Provided material
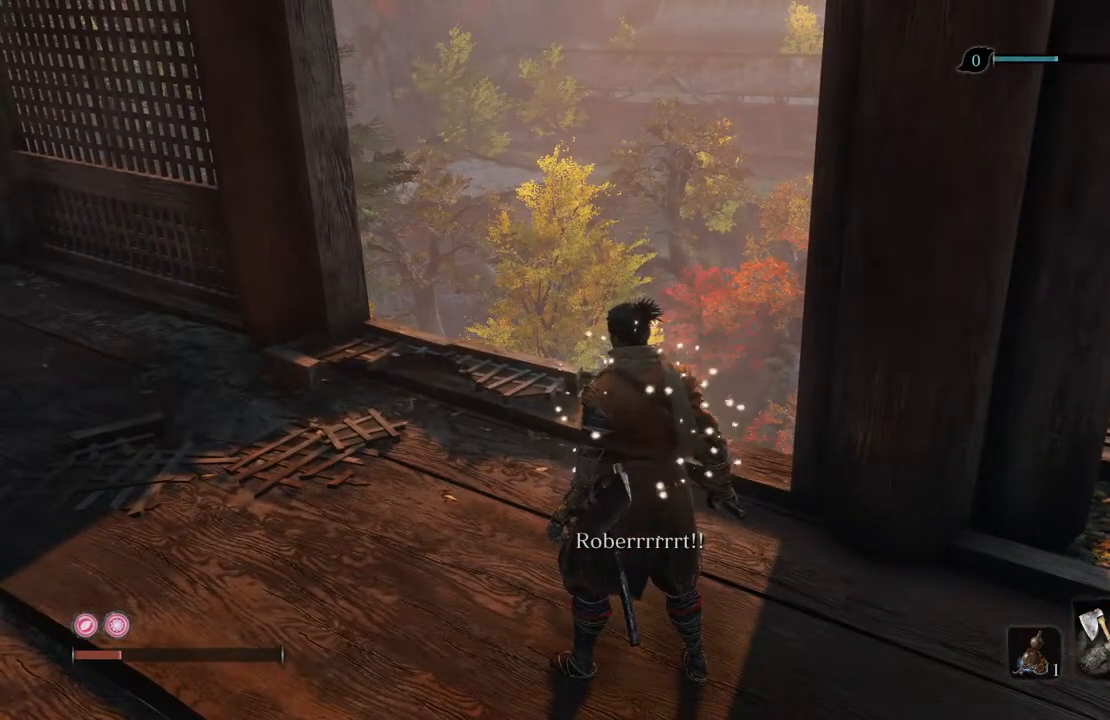
{"buttons": [], "left_stick": "center", "right_stick": "center", "events": []}
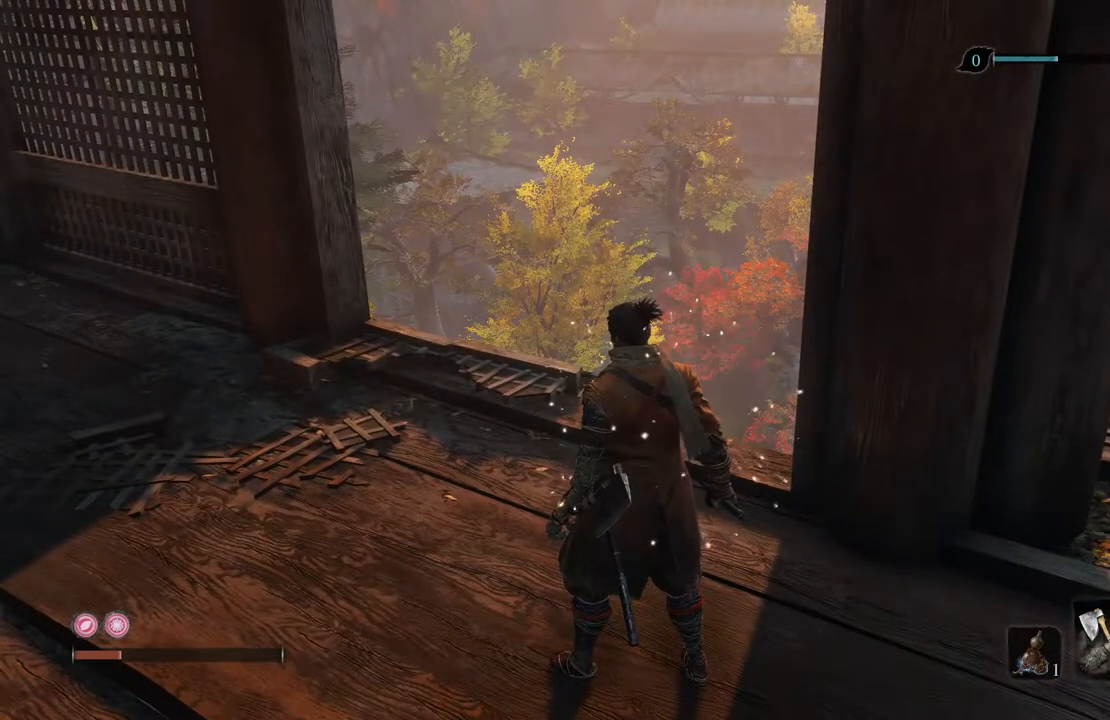
{"buttons": [], "left_stick": "center", "right_stick": "center", "events": []}
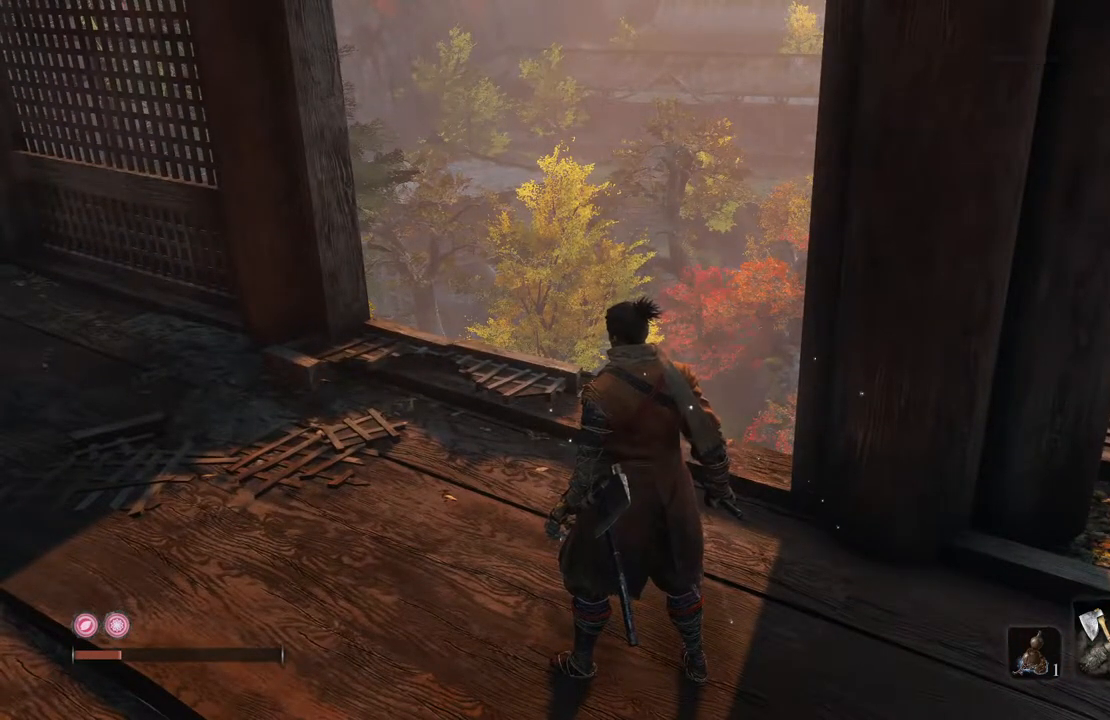
{"buttons": [], "left_stick": "center", "right_stick": "left", "events": [[453, "right_stick", "left"]]}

Description of the task
Exclude all images and retype the data precisely.

Problem solution
{"buttons": [], "left_stick": "center", "right_stick": "center", "events": []}
{"buttons": [], "left_stick": "center", "right_stick": "center", "events": []}
{"buttons": [], "left_stick": "center", "right_stick": "left", "events": [[453, "right_stick", "left"]]}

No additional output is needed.